Supplied passage
- Opening Delimiter -

DP: Negotiation is like dancing the tango: you need both and who would make the first move is not clear. The finance minister is working through the various channels to restart the negotiations. There is willingness, as far as we can see, from our international partners to have the mission return to Greece and iron out the details of the negotiations. It is my expectations that on February 20 at the next Eurogroup meeting, the agreement will be reached and the country will be eligible for QE, which is very important for lowering interest rates, not only for us in terms of the short-term treasury bills that we issue, but also for banks and companies.
WSJ: There have been press reports that many members of the government are not on the same page.
DP: There are many discussions that go on. This is not unique to Greece. In [the governing coalition in] Germany they don’t agree with each other either: the SPD says Germany is very hard on Greece. In Greece it’s the same thing, there are echoes, voices from different corridors that disagree on how one should proceed. I don’t pay very much attention to this. The negotiation is a difficult process. The Greek government has placed its cards on the table that there are things that are not negotiable.
WSJ: Germany wants 3.5% primary surpluses to be maintained for 10 years, others suggest five. For how long do you suggest Greece should run high surpluses?
DP: My suggestion is that we shouldn’t accept it for any years. I’m all in favor of the IMF’s position of 1.5%. I think these surpluses are unnecessary. Once the restructuring of the debt is done, we will see exactly what’s needed as a primary surplus. What the IMF says, in the words of its managing director Christine Lagarde, is that Greece cannot take any more austerity, therefore it must have the 1.5% primary surplus.
WSJ: In reality is the IMF an ally on this front or is it sitting on a fence waiting for Greece and Germany to have this argument?
DP: The IMF’s experience is that it’s not a friend of anybody. It has its own policy and it unfortunately applies it in every case irrespective of what the particular circumstances are in each country. When they represent themselves as doctors, they make no distinction between a disease in the stomach or a heart failure. Therefore it’s not clear that one can say the IMF is a friend of Greece or of Europe. I think it maintains its policy, it’s consistent. However wrong it is, it’s consistent.

- Closing Delimiter -

Exercise brief
Write the next part of the interview about Greece's debt negotiations, continuing after its final answer.

Given information
- Opening Delimiter -

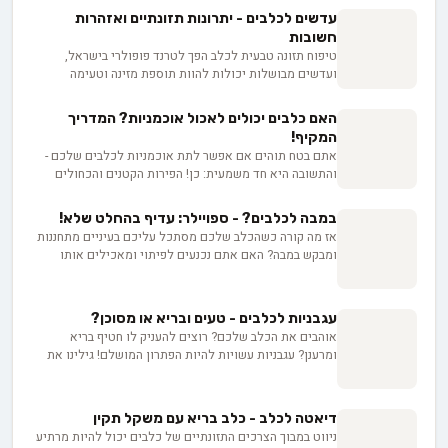
עדשים לכלבים - יתרונות תזונתיים ואזהרות
חשובות
טיפוח תזונה טבעית לכלב הפך לטרנד פופולרי בישראל,
ועדשים מבושלות יכולות להוות תוספת מזינה וטעימה
לתפריט הקבוע של חברכם הפרוותי. במאמר זה תגלו כיצד
להכין עדשים בצורה נכונה, מהן הכמויות המומלצות וכיצד
האם כלבים יכולים לאכול אוכמניות? המדריך
להימנע מבעיות פוטנציאליות.
המקיף!
אתם בטח תוהים אם אפשר לתת אוכמניות לכלבים שלכם -
והתשובה היא חד משמעית: כן! הפירות הקטנים והכחולים
האלה הם אוצר בריאותי אמיתי לחברים הפרוותיים שלנו.
מנוגדי חמצון, ויטמינים ומינרלים חיוניים - כל אלה מחכים
במבה לכלבים? - ספויילר: עדיף בהחלט שלא!
לכלבים שלכם בתוך האוכמניות. בואו נגלה איך לשלב אותן
אז מה קורה כשהכלב שלכם מסתכל עליכם בעיניים מתחננות
בתזונה היומית שלהם.
ומבקש במבה? האם אתם נכנעים לפיתוי ומאכילים אותו
בחטיף הישראלי האהוב, או שאתם עומדים בפני הלחץ
ומסרבים? במאמר הזה, נצלול לעומק הסוגיה ונבדוק את
ההשפעות התזונתיות וההשלכות הבריאותיות של מתן במבה
עגבניות לכלבים - טעים ובריא או מסוכן?
לכלבים. נגלה מדוע החטיף הזה, למרות הפופולריות שלו,
אוהבים את הכלב שלכם? רוצים להעניק לו חטיף בריא
עלול להזיק לחיית המחמד שלכם בטווח הארוך, ונציע
ומרענן? עגבניות עשויות להיות הפתרון המושלם! גילינו את
אלטרנטיבות בריאות יותר שיגרמו לזנב שלו לכשכש בשמחה.
כל היתרונות והסיכונים של הפרי העסיסי הזה עבור כלבכם.
אז לפני שאתם מושיטים יד אל שקית במבה, כדאי שתקראו
מויטמינים ועד לסכנות אפשריות, נחשוף בפניכם את כל מה
את המאמר הזה. בריאות הכלב שלכם תלויה בזה!
שצריך לדעת כדי להגיש לכלבכם עגבנייה בצורה בטוחה
דיאטה לכלב - כלב בריא עם משקל תקין
ומהנה.
ניווט במבוך הצרכים התזונתיים של כלבים יכול להיות מרתיע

- Closing Delimiter -

Your response
WSJ: Will the Greek economy be able to accelerate this year and reach the target of 2.7% growth?
DP: The 2.7% growth target is certainly an ambitious one, but it can be met. The early indications show that investors, both from Europe as well as businesses here and from overseas, have expressed dramatic interest in coming to Greece. One of the major resources that Greece has is the labor force, which is extremely well-trained and very gifted.
WSJ: The cabinet reshuffle [in late 2016] was mainly done to make the government more investment friendly. Are the results more investment friendly?
DP: You are actually referring to this ministry and my appointment and therefore I naturally have to say that yes I think there is a change of the climate. The government is trying to create a friendlier investment climate and my meetings with many of the investors indicate that people are very much interested.
What is important is for the second review [of the bailout program] to be closed as quickly as possible and for Greek bonds to become eligible for QE. That would symbolically give investors the opportunity to see that there is a normalization in the country that perhaps has not been there for the past seven years. I don’t believe that there is any instability. Most people tell me do not under any circumstances go to elections, because irrespective of what differences might exist between the government and the opposition, stability is very important.
WSJ: So you don’t think elections are an option for Syriza at the moment?
DP: Absolutely not.
WSJ: When could Greece access the markets again?
DP: Our view is that, if we enter QE, we could tap the markets towards the end of the year.